X-Mailer: Microsoft Office Outlook, Build 11.0.5510
Thread-Index: Aca6Q862Q89QD80AN22RHXR0U7WZ61==
X-MimeOLE: Produced By Microsoft MimeOLE V5.50.4807.1700
Message-ID: <01c92c39$ff9ce480$e284815d@60GC7Q>
Return-Path: 60GC7Q@hotmail.com
X-MS-Exchange-Organization-PRD: microsoft.com
Received-SPF: TempError (XXX.microsoft.com: error in
processing during lookup of customerservice@microsoft.com: DNS timeout)
X-MS-Exchange-Organization-PCL: 2
X-MS-Exchange-Organization-Antispam-Report: DV:3.3.7011.600;SV:3.3.7011.1437;SID:SenderIDStatus
TempError;OrigIP:93.129.132.226
X-MS-Exchange-Organization-SCL: 0
X-MS-Exchange-Organization-SenderIdResult: TEMPERROR

RFC 2821 says that SMTP servers should prepend a Received: header to an email message whenever they process the email message.  In this case the last email server was XXX.microsoft.com.  XXX.microsoft.com received the message from YYY.microsoft.com which in turn received the message from koln-5d8184e2.pool.einsundeins.de (einsundeins.de appears to be a german ISP).   The next bit of trace is confusing.  The machine at 93.129.132.226 says that it received the message from QQQ.hotmail.com. 

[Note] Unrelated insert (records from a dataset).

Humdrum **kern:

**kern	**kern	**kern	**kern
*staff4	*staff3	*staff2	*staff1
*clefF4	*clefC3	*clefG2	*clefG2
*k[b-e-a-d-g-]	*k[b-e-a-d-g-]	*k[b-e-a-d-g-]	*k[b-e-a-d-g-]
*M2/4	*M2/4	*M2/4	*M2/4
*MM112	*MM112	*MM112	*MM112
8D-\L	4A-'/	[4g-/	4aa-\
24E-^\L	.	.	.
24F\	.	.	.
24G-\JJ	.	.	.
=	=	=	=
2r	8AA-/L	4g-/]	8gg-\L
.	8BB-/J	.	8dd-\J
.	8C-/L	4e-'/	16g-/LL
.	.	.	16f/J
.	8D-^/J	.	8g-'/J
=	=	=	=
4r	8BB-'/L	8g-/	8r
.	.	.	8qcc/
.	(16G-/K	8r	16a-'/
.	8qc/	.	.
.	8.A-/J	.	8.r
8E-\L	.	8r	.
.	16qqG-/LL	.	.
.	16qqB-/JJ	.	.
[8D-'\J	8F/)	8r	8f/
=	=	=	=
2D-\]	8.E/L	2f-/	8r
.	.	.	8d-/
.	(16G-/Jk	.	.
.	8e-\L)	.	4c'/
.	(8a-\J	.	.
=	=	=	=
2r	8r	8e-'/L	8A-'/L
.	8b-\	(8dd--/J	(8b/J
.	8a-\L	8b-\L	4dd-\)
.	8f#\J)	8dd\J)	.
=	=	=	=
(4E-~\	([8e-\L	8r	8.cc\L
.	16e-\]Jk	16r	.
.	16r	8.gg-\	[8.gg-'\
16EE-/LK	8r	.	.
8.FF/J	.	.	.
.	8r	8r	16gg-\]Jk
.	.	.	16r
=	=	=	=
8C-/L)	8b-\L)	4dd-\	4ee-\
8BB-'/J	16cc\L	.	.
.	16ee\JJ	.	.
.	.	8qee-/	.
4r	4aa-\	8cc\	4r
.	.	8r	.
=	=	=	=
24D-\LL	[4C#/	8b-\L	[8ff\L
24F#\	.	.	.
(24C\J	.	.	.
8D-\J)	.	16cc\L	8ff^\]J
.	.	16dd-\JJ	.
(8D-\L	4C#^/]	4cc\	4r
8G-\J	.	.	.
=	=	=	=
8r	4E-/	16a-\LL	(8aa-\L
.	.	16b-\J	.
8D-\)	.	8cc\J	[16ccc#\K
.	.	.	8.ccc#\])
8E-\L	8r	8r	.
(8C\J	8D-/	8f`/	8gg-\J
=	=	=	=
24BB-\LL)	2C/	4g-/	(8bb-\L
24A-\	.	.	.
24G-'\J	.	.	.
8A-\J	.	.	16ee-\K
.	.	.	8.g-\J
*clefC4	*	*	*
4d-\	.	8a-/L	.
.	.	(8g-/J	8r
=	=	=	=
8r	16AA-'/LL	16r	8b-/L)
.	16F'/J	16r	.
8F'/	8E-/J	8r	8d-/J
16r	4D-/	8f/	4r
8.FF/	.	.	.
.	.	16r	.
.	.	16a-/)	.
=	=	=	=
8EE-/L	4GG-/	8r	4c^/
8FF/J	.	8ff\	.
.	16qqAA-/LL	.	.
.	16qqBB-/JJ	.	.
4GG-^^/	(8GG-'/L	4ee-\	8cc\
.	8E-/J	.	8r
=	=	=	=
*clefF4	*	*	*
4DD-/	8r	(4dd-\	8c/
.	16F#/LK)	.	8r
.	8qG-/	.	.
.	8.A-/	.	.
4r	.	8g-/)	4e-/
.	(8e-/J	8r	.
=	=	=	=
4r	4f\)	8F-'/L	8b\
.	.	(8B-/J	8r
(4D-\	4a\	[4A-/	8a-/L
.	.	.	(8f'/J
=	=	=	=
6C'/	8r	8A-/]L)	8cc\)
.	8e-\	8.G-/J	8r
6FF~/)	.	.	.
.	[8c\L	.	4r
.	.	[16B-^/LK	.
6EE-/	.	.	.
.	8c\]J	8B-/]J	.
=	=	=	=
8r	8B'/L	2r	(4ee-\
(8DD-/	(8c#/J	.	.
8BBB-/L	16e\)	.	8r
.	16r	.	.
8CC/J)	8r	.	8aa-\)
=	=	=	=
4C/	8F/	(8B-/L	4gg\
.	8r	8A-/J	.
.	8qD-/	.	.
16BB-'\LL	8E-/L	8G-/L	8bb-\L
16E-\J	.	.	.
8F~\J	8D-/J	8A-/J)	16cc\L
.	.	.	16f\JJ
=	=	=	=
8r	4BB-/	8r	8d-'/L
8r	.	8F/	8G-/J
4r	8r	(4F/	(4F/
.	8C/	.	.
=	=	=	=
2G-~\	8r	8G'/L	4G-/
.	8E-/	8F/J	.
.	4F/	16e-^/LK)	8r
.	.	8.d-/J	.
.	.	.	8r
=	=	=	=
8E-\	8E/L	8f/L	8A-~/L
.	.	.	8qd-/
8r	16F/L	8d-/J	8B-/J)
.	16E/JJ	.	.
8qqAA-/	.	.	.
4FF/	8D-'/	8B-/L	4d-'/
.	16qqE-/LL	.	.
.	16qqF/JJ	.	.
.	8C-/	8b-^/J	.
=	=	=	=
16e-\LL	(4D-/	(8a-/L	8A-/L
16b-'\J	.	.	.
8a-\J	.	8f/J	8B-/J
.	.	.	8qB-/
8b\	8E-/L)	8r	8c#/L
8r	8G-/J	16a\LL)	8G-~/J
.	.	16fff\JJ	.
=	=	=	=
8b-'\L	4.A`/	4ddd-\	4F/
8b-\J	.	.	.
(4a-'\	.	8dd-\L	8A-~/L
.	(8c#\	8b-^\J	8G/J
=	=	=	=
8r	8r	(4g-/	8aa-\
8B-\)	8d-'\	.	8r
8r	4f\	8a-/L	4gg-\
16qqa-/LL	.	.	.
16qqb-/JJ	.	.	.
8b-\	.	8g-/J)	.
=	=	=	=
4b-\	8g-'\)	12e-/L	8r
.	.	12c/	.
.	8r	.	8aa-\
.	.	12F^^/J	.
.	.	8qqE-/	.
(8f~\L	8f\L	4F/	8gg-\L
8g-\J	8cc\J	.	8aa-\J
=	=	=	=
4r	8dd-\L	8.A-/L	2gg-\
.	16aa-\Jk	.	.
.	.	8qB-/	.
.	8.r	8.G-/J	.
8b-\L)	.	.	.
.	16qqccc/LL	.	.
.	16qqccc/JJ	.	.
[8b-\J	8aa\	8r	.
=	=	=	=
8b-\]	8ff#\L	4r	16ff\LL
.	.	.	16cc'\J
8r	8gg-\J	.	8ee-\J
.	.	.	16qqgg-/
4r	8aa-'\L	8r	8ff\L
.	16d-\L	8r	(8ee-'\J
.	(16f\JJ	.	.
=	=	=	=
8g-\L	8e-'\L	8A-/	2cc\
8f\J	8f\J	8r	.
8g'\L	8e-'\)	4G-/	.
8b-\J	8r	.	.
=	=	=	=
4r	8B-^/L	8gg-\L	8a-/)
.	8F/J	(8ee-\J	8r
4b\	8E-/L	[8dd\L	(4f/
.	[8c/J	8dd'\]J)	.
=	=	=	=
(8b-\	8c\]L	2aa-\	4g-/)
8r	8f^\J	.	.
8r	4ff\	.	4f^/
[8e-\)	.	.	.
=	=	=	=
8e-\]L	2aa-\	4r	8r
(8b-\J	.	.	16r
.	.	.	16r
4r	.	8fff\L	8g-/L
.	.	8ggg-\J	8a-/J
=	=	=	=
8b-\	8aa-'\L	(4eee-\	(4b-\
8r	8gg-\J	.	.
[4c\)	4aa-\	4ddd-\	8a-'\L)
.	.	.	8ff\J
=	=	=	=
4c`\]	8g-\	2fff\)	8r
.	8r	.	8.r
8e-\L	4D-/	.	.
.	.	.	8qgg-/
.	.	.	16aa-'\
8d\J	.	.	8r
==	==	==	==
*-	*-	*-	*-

It’s possible that this spam email originated from hotmail, but I don’t think so.  First off, as far as I know, you can’t relay through the hotmail SMTP servers and the sender of the email is “customerservice@microsoft.com” (the sender is included in the Received-SPF header which indicates that the “MAIL FROM” header in the SMTP exchange was “customerservice@microsoft.com”.  Secondly the hotmail servers don’t set the X-Mailer header, but this header indicates that it was sent from Outlook 2003.  Instead, I think that the bottom Received: header was forged to throw off people trying to figure out where the email came from.

 

 

Needless to say, Microsoft will never EVER send a security update to customers by mail, and customers should immediately delete any emails that claim to have security fixes from Microsoft.